The Singles Jukebox

Pop, to two decimal places.

J2K ft. Kenzie May – WTF (Electrik)

ZOMG!


[Video]
[5.40]

Katherine St Asaph: Jesus, we’re ripping off LMFAO already? I expect a hit-like song or group called ROFL within two years; in five, we’re gonna have to get into Parent Over Shoulder. Kenzie May sounds scarcely removed from the 2010s new-baby announcements her name could be on.
[3]

Brad Shoup: This is a compacted little gem, with marvelous kick and those burrowing synths. Vocal fuckery is kept to a minimum, letting J send his kinetic flow (and Katy B shoutouts) in peace. And it’s nice to hear Kenzie May, of all people, flex this nasty on the hook. J2K’s been declared “underrated” enough that he could print the word on his business cards, but hopefully this takes him beyond all that.
[8]

Alfred Soto: A would-be club hit? A parody of hits? I don’t know what to do with Kenzie’s moronic vocal other than to conclude that’s intentional, which gets me nowhere. What’s real: the denseness of the bottom end.
[3]

Andy Hutchins: If you’re putting an F that stands for fuck in your title, you better well deliver it.

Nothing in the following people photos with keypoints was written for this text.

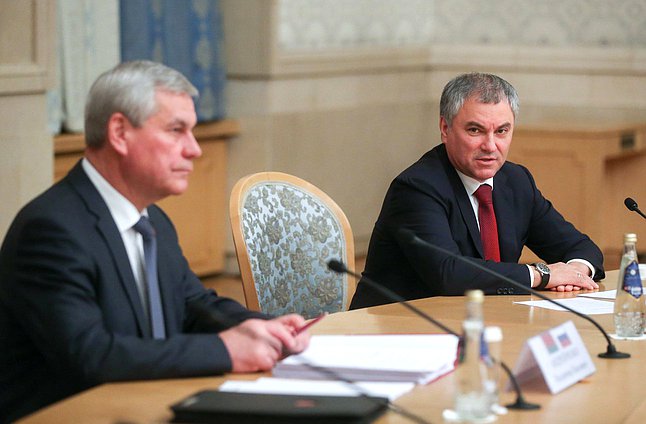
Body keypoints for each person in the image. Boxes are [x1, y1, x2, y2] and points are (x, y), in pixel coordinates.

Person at [0, 61, 310, 422]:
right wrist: (226, 350)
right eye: (176, 130)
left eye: (192, 132)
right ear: (119, 132)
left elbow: (193, 304)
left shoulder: (152, 219)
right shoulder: (53, 229)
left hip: (145, 404)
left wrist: (259, 327)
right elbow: (91, 354)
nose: (194, 149)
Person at [350, 72, 604, 309]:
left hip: (480, 322)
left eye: (502, 131)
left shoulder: (515, 181)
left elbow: (581, 247)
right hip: (397, 334)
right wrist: (543, 274)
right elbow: (448, 273)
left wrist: (576, 272)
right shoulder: (417, 188)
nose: (490, 146)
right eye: (475, 130)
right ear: (445, 129)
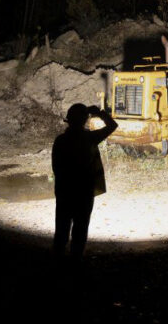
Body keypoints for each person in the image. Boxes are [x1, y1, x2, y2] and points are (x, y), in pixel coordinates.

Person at [51, 103, 117, 260]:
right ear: (84, 120)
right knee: (80, 230)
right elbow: (112, 125)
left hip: (65, 191)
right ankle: (76, 262)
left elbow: (56, 168)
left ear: (69, 120)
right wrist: (98, 112)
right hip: (84, 191)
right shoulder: (90, 138)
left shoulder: (60, 141)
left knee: (62, 229)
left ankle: (56, 264)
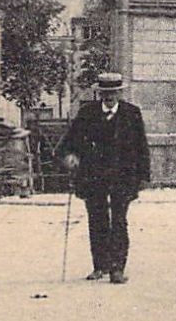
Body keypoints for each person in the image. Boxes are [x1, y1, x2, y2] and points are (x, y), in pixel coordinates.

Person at [56, 72, 150, 284]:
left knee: (119, 221)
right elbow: (68, 143)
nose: (109, 97)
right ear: (99, 93)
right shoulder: (87, 112)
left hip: (123, 177)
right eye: (105, 93)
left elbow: (141, 147)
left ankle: (117, 268)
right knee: (97, 219)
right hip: (93, 176)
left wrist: (143, 176)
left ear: (119, 93)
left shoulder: (131, 114)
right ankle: (100, 266)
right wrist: (70, 156)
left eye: (113, 92)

Impossible to hear the generic rapping under the too-loud synth, which might actually help.
[4]

Zach Lyon: You need to withhold having an opinion on this song until you blast it out of your car at 11 a.m. on your way to get a bagel.
[6]

Ian Mathers: The best way to listen to this song is to turn your speakers up a little louder than is really comfortable. Then it sounds like you’re in a loud club and you might be trying to talk to your friend but you can’t hear each other and some British guy is yelling, and someone else is singing “I don’t know about you, but I’ma do what the fuck I like,” and she sounds pretty convincing and you didn’t really have that much to say to your friend anyway, so you both just go back to dancing again. Is there a specific dance for this song? It feels like there should be.
[8]

Jonathan Bogart: I’d love to hear more bugalú in it than a couple of namechecks, but then I’m not mad when “Sultans of Swing” doesn’t have any horns in it, so whatever.
[6]

Michaela Drapes: The beat is utterly filthy. The lyrics are too, putting any U.S. “in the club” business to shame. The grime sites tout this as a “feel-good summer jam”, but if getting that catatonically wasted and doing whatever the fuck you like is your definition of “feel-good”, that’s just a teensy bit problematic. But I gather the U.K.’s just waking up to that one.
[7]

Jer Fairall: Bounds forth with such furious momentum in its verses that it’s a damn shame it had to be attached to such a stupid, Fergie-grade hook. Do chorus-free remixes ever happen?
[6]

Edward Okulicz: Novelty pop songs, even ones that are actively trying to be something other than novelty pop songs, can basically fuck right off.